The U.S. Constitution, like Arizona's, attaches an important restriction to the taking of private property: It has to be "for public use." Yet cases like Randy Bailey's are becoming more and more common. Eminent domain is becoming a primary tool for promoting urban development. In the case of Mesa, it's the only tool. That's why attorneys throughout the nation are watching this case.

A Tool of First Resort

Lenhart targeted Bailey's property in 1996, when Wayne Balmer, at that point the city's community development manager, sent a memo to Charles Luster, then the city manager, noting that his department had received several inquiries from private companies to develop land near the downtown area. "Unfortunately," he wrote, "all of these sites are outside our Town Center Redevelopment Area" (emphasis in the original).

Not to worry. Working with other high-level officials, Marek, the redevelopment manager, simply rewrote the rules to accommodate the developers. Once Lenhart decided that Bailey's property was suitable for the expansion of his hardware store, the city redrafted Mesa's redevelopment plan to include the land at Country Club and Main. They designated the property "Site 24" and issued a request for proposals to redevelop the site.

Three development companies submitted plans. One was Redstone Development, owned by Lenhart. Another was Palm Court Investment, owned by Mesa Discount. The third was Watt Commercial Properties, a national operation, which proposed a complete redesign of the property, including 50,000 square feet of new retail and office space. The city decided to consolidate the proposals submitted by Palm Court and Redstone and to reject Watt's bid altogether. It then negotiated a development agreement that included the terms for sale of the property to Lenhart and Mesa Discount once it was acquired by the city. It also agreed to acquire Lenhart's old building and land as part of a land swap.

At the request of Palm Court and Redstone Development, the city proceeded to condemn 21 of the site's 26 parcels, including Randy Bailey's business, representing half the assessed value of the land.
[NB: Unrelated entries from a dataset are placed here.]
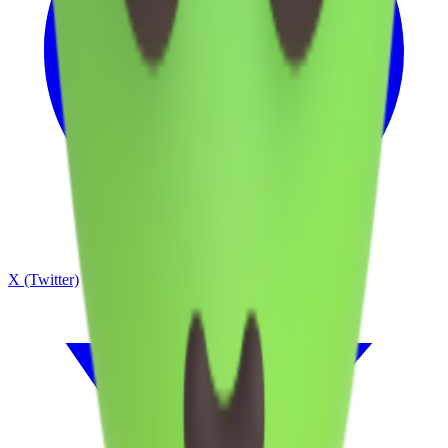
X (Twitter)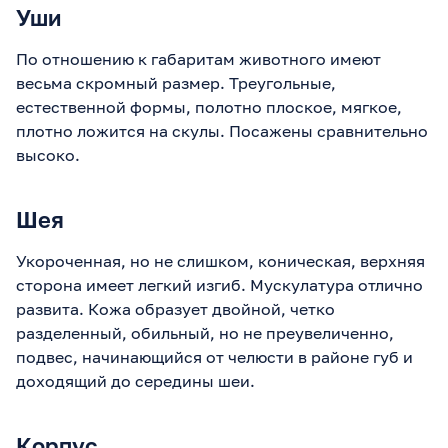
Уши
По отношению к габаритам животного имеют
весьма скромный размер. Треугольные,
естественной формы, полотно плоское, мягкое,
плотно ложится на скулы. Посажены сравнительно
высоко.
Шея
Укороченная, но не слишком, коническая, верхняя
сторона имеет легкий изгиб. Мускулатура отлично
развита. Кожа образует двойной, четко
разделенный, обильный, но не преувеличенно,
подвес, начинающийся от челюсти в районе губ и
доходящий до середины шеи.
Корпус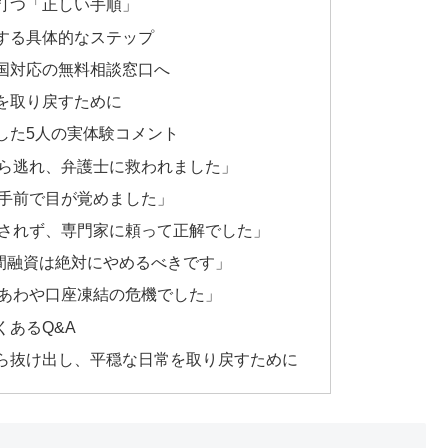
打つ「正しい手順」
する具体的なステップ
国対応の無料相談窓口へ
を取り戻すために
した5人の実体験コメント
ら逃れ、弁護士に救われました」
手前で目が覚めました」
されず、専門家に頼って正解でした」
個人間融資は絶対にやめるべきです」
あわや口座凍結の危機でした」
あるQ&A
ら抜け出し、平穏な日常を取り戻すために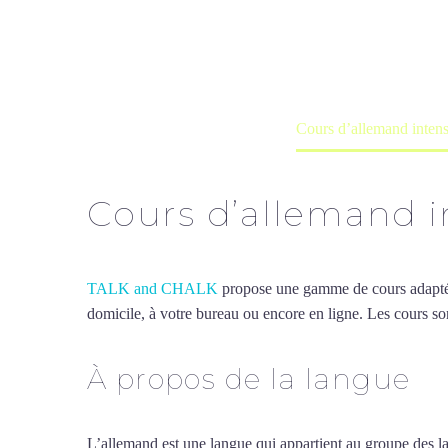
Cours à domicile, dans la salle du 
Accueil
France
Cours d’allemand inten
Cours d’allemand i
TALK and CHALK
propose une gamme de cours adaptée à
domicile, à votre bureau ou encore en ligne. Les cours son
À propos de la langue
Co
L’allemand est une langue qui appartient au groupe des la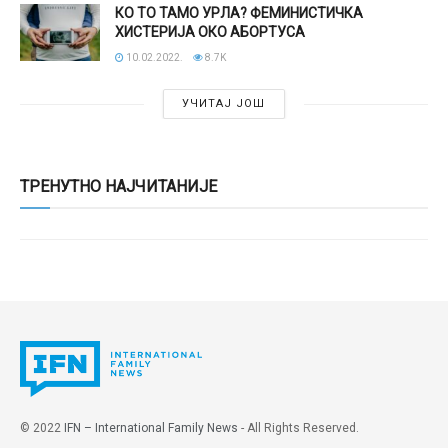
КО ТО ТАМО УРЛА? ФЕМИНИСТИЧКА
ХИСТЕРИЈА ОКО АБОРТУСА
10.02.2022.
8.7K
УЧИТАЈ ЈОШ
ТРЕНУТНО НАЈЧИТАНИЈЕ
© 2022
IFN – International Family News
- All Rights Reserved.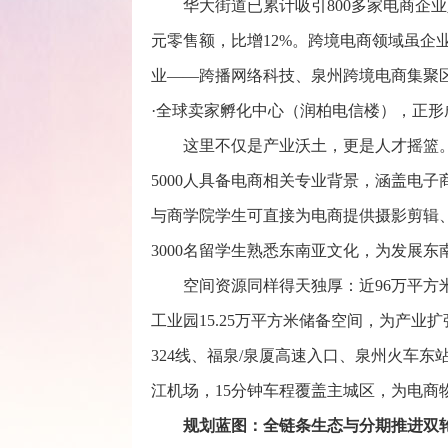
华大街道已累计吸引800多家电商企业入
元零售额，比增12%。跨境电商领域虽企
业——跨播网络科技、泉州跨境电商集聚
·全球卖家孵化中心（润柏电信楼），正
这里不仅是产业沃土，更是人才摇篮
5000人具备电商相关专业背景，涵盖电
与商学院学生可直接为电商提供摄影剪辑
3000名留学生熟悉东南亚文化，为发展
空间资源同样得天独厚：近96万平方
工业园15.25万平方米储备空间，为产
324线、福泉/泉厦高速入口、泉州火车东
江机场，15分钟车程覆盖主城区，为电商
规划蓝图：全链条生态与分期推进双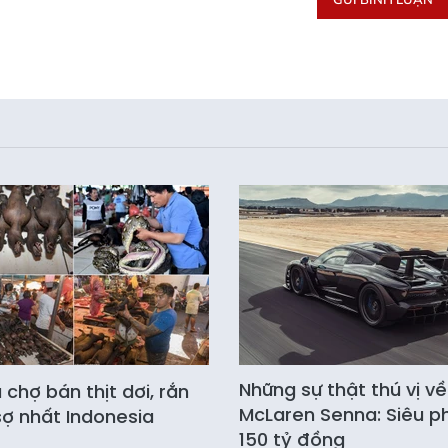
Những sự thật thú vị về
chợ bán thịt dơi, rắn
McLaren Senna: Siêu 
ợ nhất Indonesia
150 tỷ đồng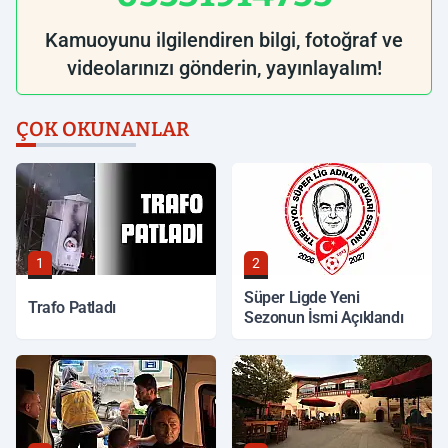
Kamuoyunu ilgilendiren bilgi, fotoğraf ve
videolarınızı gönderin, yayınlayalım!
ÇOK OKUNANLAR
1
2
Süper Ligde Yeni
Trafo Patladı
Sezonun İsmi Açıklandı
Lenhart is asking the city to acquire property worth two-thirds of the assessed value of his share of the development project.

It was a sweet deal for Lenhart. For the hapless property owners living and making their living on Site 24, the taste was decidedly sour. Bailey and his father approached Lenhart to see if the brake service could be incorporated into the development project. No deal: Lenhart dismissed them out of hand, telling them they had to talk to the City of Mesa.

The Baileys had never been approached by Lenhart, the City of Mesa, or any of the other investors about selling their property before or during the process in which the city issued its request for proposals to redevelop the site. To add insult to injury, Lenhart bought a property adjoining Bailey's building and proceeded to board it up. The set of small office spaces has gone unused for years, contributing to the run-down character of the corner. Lenhart, as landlord, was contributing to the blight that the city cited to justify condemning Bailey's property.